Cette semaine, je ne sais plus comment parler d'amour. J'ai l'impression que les choses que je suis tentée d'écrire sont futiles, inutiles et sans intérêt. Mon petit nuage a dérapé sur une plaque de mépris, il a percuté une remorque d'intolérance et a fini encastré dans un mur de haine : il est tout cabossé, tout éraflé, il a perdu toute sa peinture bleue. Va falloir que je trouve une mécanicienne et une carrossière.

J'ai l'air de plaisanter comme ça, mais aujourd'hui je ne trouve même plus les mots pour parler de ce que je ressens face au rejet, au mépris, à  la haine. Vous vous doutez bien sûr de ce qui a déclenché cette réaction, il n'est question que de cela dans le numéro de ce mois-ci. Je me suis sentie d'autant plus touchée que ce rejet nous a été infligé par d'autres femmes, d'autres lesbiennes, d'autres militantes féministes qui prétendent lutter contre l'oppressions des femmes, des lesbiennes et des autres minorités. A chaque fois que je rencontre l'intolérance, je prends une claque, mais quand cette intolérance vient d'autres femmes, lesbiennes et féministes, c'est carrément la raclée qui me fait tomber du ciel. Je n'ai jamais bien su réagir à  l'intolérance ; le rejet et le mépris de l'autre dans ce qu'il ou elle est, la haine dirigée vers quelqu'un dont la faute majeure est d'exister, me mettent dans un état de catalepsie avancée. Ma peau devient toute grise, mes cheveux blanchissent, mes neurones gèlent, mes muscles se transforment en pierre, mes yeux cristallisent, mes lèvres se craquellent … Je vous assure que c'est une sensation très désagréable. C'est d'autant plus inconfortable que la phase suivante ressemble à  une fusion avec dégagement de chaleur intense, tous mes fluides se mettent à  bouillonner, mes cheveux frisent, mes oreilles fument et mes neurones se transforment en arcs électriques. Ce n'est pas plus pratique pour penser que quand ils sont gelés. En fait, je passe mon temps à  osciller entre le mépris souverain et la colère toute rouge, ce qui me transforme en schizophrène impuissante. Résultat : c'est moi qui culpabilise de mon manque de réaction.

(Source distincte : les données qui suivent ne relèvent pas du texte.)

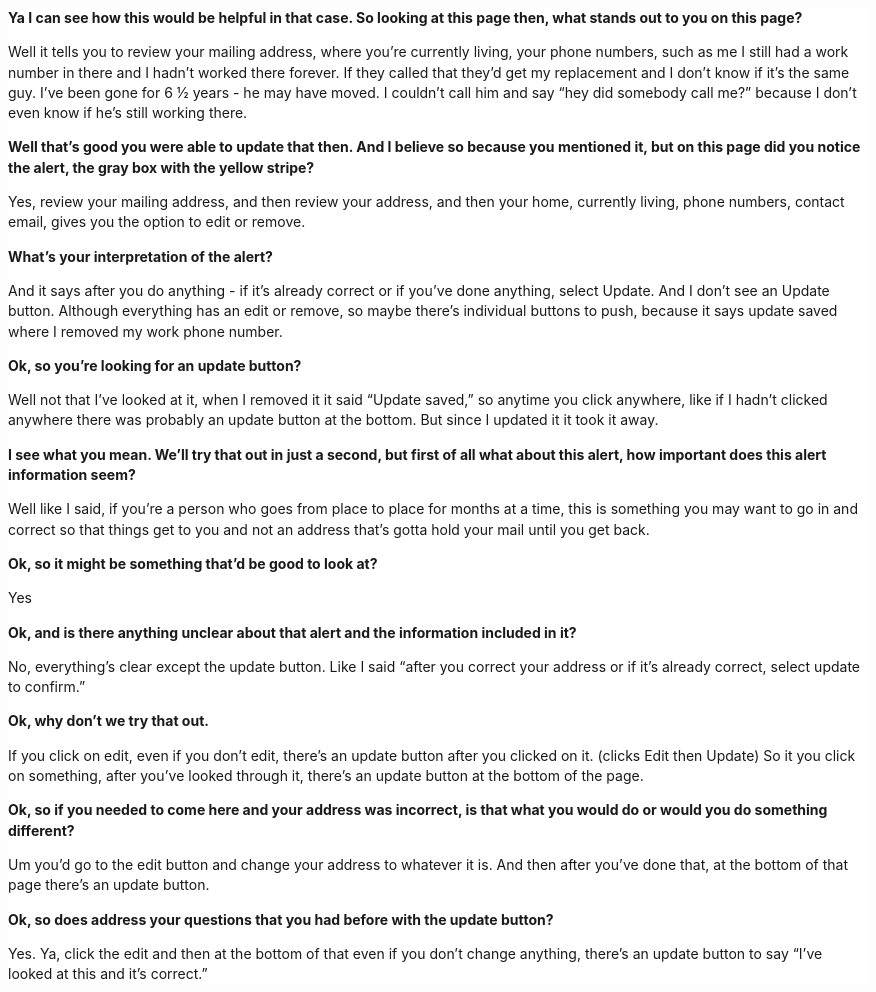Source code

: **Ya I can see how this would be helpful in that case. So looking at this page then, what stands out to you on this page?** 

Well it tells you to review your mailing address, where you’re currently living, your phone numbers, such as me I still had a work number in there and I hadn’t worked there forever. If they called that they’d get my replacement and I don’t know if it’s the same guy. I’ve been gone for 6 ½ years - he may have moved. I couldn’t call him and say “hey did somebody call me?” because I don’t even know if he’s still working there. 

**Well that’s good you were able to update that then. And I believe so because you mentioned it, but on this page did you notice the alert, the gray box with the yellow stripe?**

Yes, review your mailing address, and then review your address, and then your home, currently living, phone numbers, contact email, gives you the option to edit or remove. 

**What’s your interpretation of the alert?**

And it says after you do anything - if it’s already correct or if you’ve done anything, select Update. And I don’t see an Update button. Although everything has an edit or remove, so maybe there’s individual buttons to push, because it says update saved where I removed my work phone number. 

**Ok, so you’re looking for an update button?**

Well not that I’ve looked at it, when I removed it it said “Update saved,” so anytime you click anywhere, like if I hadn’t clicked anywhere there was probably an update button at the bottom. But since I updated it it took it away.

**I see what you mean. We’ll try that out in just a second, but first of all what about this alert, how important does this alert information seem?**

Well like I said, if you’re a person who goes from place to place for months at a time, this is something you may want to go in and correct so that things get to you and not an address that’s gotta hold your mail until you get back.

**Ok, so it might be something that’d be good to look at?**

Yes

**Ok, and is there anything unclear about that alert and the information included in it?**

No, everything’s clear except the update button. Like I said “after you correct your address or if it’s already correct, select update to confirm.”

**Ok, why don’t we try that out.**

If you click on edit, even if you don’t edit, there’s an update button after you clicked on it. (clicks Edit then Update) So it you click on something, after you’ve looked through it, there’s an update button at the bottom of the page. 

**Ok, so if you needed to come here and your address was incorrect, is that what you would do or would you do something different?**

Um you’d go to the edit button and change your address to whatever it is. And then after you’ve done that, at the bottom of that page there’s an update button.

**Ok, so does address your questions that you had before with the update button?**

Yes. Ya, click the edit and then at the bottom of that even if you don’t change anything, there’s an update button to say “I’ve looked at this and it’s correct.”
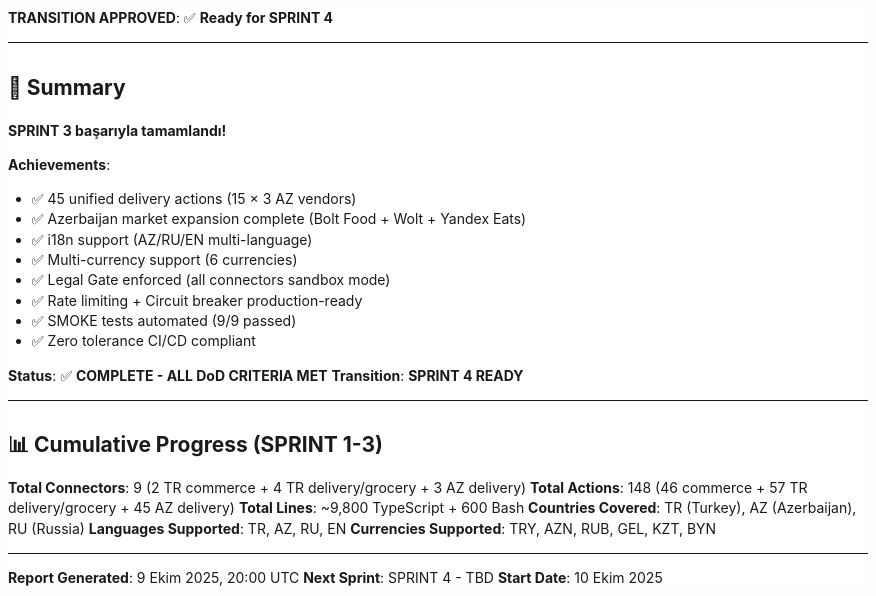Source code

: **TRANSITION APPROVED**: ✅ **Ready for SPRINT 4**

---

## 🎉 Summary

**SPRINT 3 başarıyla tamamlandı!**

**Achievements**:
- ✅ 45 unified delivery actions (15 × 3 AZ vendors)
- ✅ Azerbaijan market expansion complete (Bolt Food + Wolt + Yandex Eats)
- ✅ i18n support (AZ/RU/EN multi-language)
- ✅ Multi-currency support (6 currencies)
- ✅ Legal Gate enforced (all connectors sandbox mode)
- ✅ Rate limiting + Circuit breaker production-ready
- ✅ SMOKE tests automated (9/9 passed)
- ✅ Zero tolerance CI/CD compliant

**Status**: ✅ **COMPLETE - ALL DoD CRITERIA MET**
**Transition**: **SPRINT 4 READY**

---

## 📊 Cumulative Progress (SPRINT 1-3)

**Total Connectors**: 9 (2 TR commerce + 4 TR delivery/grocery + 3 AZ delivery)
**Total Actions**: 148 (46 commerce + 57 TR delivery/grocery + 45 AZ delivery)
**Total Lines**: ~9,800 TypeScript + 600 Bash
**Countries Covered**: TR (Turkey), AZ (Azerbaijan), RU (Russia)
**Languages Supported**: TR, AZ, RU, EN
**Currencies Supported**: TRY, AZN, RUB, GEL, KZT, BYN

---

**Report Generated**: 9 Ekim 2025, 20:00 UTC
**Next Sprint**: SPRINT 4 - TBD
**Start Date**: 10 Ekim 2025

Et voilà  le deuxième effet imprévu de la haine exprimée : elle nous blesse, elle nous empêche de vivre et en plus on s'en veut d'être si faible. Au secours la non violence : j'ai besoin de prendre des cours sur comment réagir à  ceux qui rejettent, méprisent, haîssent, sans me laisser porter par la colère. Je ne peux pas me recroqueviller sur la blessure qu'ils nous font. Je ne veux pas non plus me laisser gagner par l'indifférence. Leur haine est le premier pas vers la bête immonde qui nous guette toujours, tapie dans les endroits les plus inattendus et toujours prête à  bondir. L'indifférence lui permet d'exister et la colère lui donne des forces. Alors, même si on n'est pas le 1er Janvier, je m'en vais de ce pas prendre une grande résolution, chausser mon plus beau sourire et préparer mes petites pancartes à  accrocher sur mon petit nuage : "Attention Danger !" à babord, "J'suis pas d'accord" à  tribord, "Pourquoi ?" à  la proue, "Et l'Amour dans tout ça ?" à  la poupe.